> _Task objective_
Where the word "Oportunidades" shows up in the entries below, please copy the whole line.

───── Dataset entries

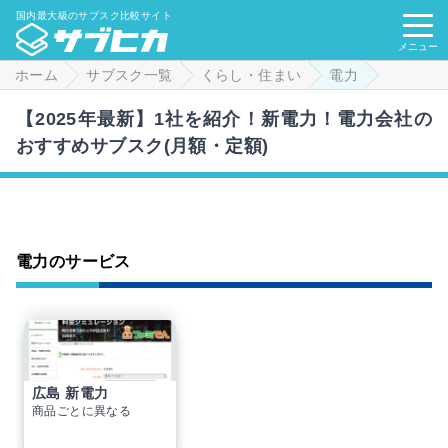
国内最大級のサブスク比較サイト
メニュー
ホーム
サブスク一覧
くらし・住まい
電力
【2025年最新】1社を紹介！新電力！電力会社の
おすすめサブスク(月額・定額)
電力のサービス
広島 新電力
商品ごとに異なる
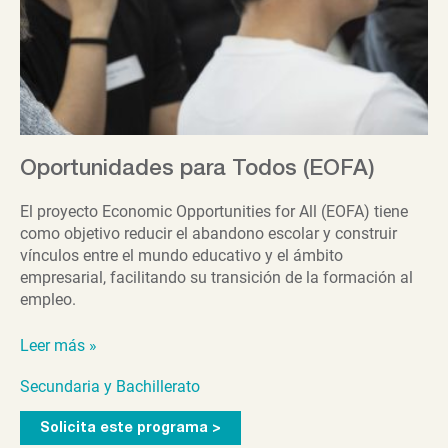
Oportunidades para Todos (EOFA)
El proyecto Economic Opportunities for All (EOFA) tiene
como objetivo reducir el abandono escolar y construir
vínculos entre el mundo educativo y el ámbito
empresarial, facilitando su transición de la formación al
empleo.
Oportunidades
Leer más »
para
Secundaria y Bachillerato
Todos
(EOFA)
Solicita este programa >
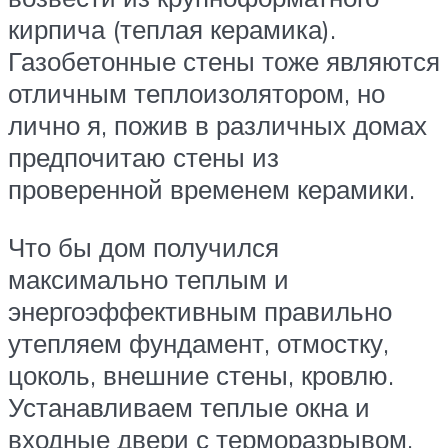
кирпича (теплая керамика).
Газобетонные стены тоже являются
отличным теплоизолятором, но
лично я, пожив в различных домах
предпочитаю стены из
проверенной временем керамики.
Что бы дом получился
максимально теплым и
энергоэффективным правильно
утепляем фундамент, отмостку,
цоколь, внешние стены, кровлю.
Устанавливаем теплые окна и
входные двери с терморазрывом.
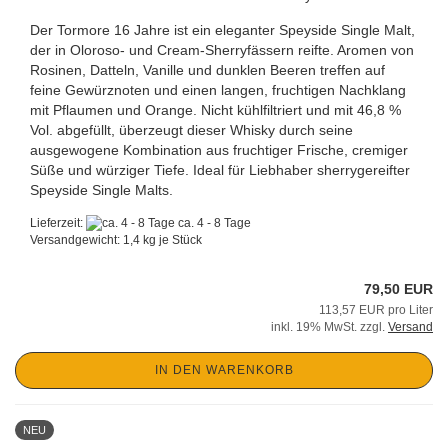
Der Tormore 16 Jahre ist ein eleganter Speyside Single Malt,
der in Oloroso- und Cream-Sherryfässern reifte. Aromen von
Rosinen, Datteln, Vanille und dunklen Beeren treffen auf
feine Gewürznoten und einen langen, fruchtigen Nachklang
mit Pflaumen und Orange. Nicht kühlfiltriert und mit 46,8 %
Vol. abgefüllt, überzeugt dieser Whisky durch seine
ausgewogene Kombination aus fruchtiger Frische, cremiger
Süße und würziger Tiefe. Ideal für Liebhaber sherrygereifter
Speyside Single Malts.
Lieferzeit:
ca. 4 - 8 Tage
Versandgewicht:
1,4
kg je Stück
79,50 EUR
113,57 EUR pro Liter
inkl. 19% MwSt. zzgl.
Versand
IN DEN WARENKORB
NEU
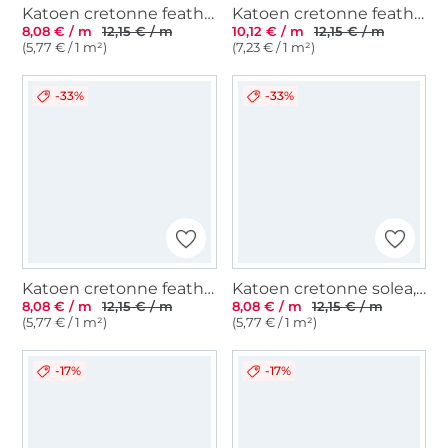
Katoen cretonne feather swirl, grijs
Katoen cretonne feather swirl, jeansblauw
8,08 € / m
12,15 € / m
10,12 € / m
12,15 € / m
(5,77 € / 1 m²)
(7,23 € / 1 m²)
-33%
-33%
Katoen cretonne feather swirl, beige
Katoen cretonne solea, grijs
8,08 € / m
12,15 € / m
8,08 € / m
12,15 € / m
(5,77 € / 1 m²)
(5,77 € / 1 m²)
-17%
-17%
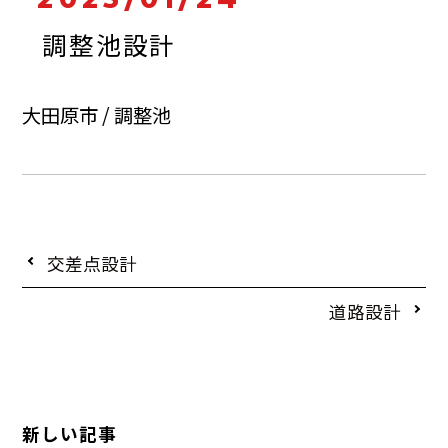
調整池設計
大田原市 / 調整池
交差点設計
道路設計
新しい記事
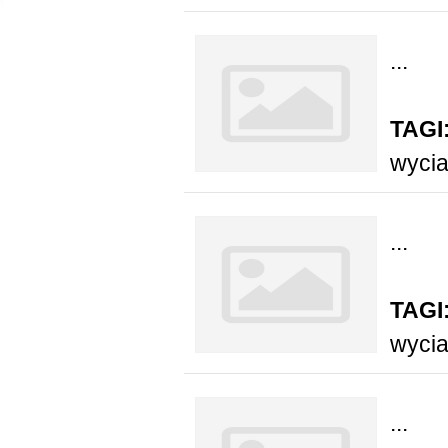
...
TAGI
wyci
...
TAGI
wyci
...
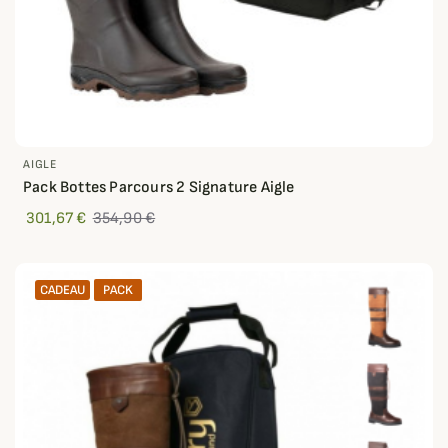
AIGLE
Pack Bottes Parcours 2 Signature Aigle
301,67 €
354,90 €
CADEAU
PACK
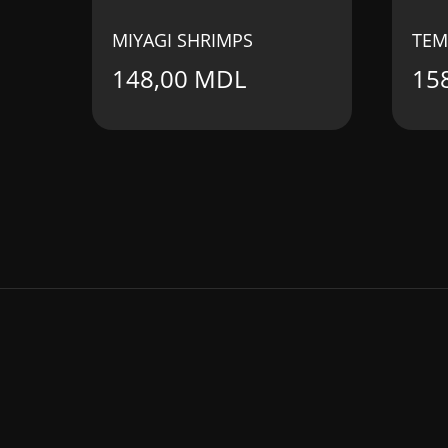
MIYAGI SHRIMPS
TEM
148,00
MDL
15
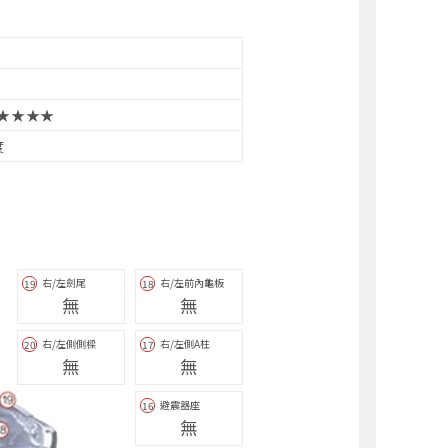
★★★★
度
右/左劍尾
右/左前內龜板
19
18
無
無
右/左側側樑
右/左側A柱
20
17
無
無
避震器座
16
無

──────────

> _Task output_
Oportunidades para Todos (EOFA)
Oportunidades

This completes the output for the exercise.